De acordo com o texto sobre o pecado e a vida pelo Espírito, qual deve ser a nossa canção?

> [TEXTO DE LEITURA]
● ● ● ● ●

Ótimo: então vamos continuar pecando, já que não conseguimos não pecar…
Não, não é isto o que a Palavra de Deus afirma. O que a Bíblia nos diz é que somos incapazes de não pecar, mas devemos mortificar nossos desejos pecaminosos, sejam quais forem. 
O que a Bíblia nos diz que a fé nos capacita a não pecar, no sentido, de não desejar pecar e de evitar as situações que nos facilitem pecar.
Um dos nossos pecados é achar que podemos não pecar por nós mesmos, 
Outro dos nossos pecados é achar que, como não conseguimos não pecar, então que pequemos sem culpa.
O que precisamos é nos agarrar ao desejo de viver pelo Espírito de Deus, não por nossa carne. Nossa canção deve ser: “não eu, mas tu, Senhor”. É neste sentido também que pertencemos ao Senhor.
 
4
O mesmo Paulo orienta a Timóteo sobre a fonte de uma vida autêntica, que melhor compreendemos lendo Tiago.
 
“Quanto ao que lhe foi confiado, guarde-o por meio do Espírito Santo que habita em nós”. (2Timóteo 1.14)

● ● ● ● ●

> [LINHAS FORNECIDAS]
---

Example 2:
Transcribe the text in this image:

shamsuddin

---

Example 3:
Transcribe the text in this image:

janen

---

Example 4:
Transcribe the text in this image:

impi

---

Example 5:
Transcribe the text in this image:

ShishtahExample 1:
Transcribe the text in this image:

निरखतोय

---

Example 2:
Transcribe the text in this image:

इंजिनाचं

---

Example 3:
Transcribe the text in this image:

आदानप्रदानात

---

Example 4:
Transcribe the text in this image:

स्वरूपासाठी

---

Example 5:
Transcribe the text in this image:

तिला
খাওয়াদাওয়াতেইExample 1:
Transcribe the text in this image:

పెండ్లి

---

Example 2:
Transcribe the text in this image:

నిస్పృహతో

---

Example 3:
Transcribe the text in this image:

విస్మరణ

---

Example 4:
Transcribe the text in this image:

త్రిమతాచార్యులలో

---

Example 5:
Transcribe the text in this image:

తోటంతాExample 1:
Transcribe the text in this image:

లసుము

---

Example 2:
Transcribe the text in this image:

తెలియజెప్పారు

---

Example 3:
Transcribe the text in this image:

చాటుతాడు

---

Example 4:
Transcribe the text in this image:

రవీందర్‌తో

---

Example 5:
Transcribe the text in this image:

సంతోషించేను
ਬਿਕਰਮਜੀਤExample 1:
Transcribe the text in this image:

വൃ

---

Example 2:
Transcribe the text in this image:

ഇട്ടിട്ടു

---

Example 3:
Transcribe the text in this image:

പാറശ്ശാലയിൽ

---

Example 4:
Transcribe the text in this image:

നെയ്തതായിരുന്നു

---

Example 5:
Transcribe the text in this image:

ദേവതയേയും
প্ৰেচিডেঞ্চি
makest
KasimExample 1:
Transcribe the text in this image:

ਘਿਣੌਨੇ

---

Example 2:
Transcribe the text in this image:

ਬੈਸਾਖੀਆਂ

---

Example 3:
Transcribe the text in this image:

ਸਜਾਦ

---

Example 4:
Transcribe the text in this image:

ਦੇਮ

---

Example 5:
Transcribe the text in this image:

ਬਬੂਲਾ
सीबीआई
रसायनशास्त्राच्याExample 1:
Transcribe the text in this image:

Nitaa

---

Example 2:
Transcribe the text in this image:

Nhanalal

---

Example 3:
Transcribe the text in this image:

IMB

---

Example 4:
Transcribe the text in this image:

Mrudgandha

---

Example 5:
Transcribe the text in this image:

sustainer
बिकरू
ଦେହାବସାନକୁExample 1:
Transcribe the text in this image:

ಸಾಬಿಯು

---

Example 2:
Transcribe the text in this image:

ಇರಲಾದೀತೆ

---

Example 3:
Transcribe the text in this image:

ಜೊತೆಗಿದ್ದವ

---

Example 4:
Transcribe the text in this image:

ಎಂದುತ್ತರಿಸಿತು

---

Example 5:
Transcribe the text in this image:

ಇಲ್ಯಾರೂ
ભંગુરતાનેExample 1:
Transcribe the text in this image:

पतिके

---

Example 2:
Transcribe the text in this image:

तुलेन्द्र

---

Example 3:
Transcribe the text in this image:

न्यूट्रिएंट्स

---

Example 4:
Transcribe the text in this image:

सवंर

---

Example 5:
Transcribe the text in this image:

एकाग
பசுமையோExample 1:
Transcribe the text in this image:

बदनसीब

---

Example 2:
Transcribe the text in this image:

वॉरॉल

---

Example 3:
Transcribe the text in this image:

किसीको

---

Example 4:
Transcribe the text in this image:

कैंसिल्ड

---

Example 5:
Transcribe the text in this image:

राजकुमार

● ● ● ● ●

> [RESULTADO CORRETO]
“não eu, mas tu, Senhor”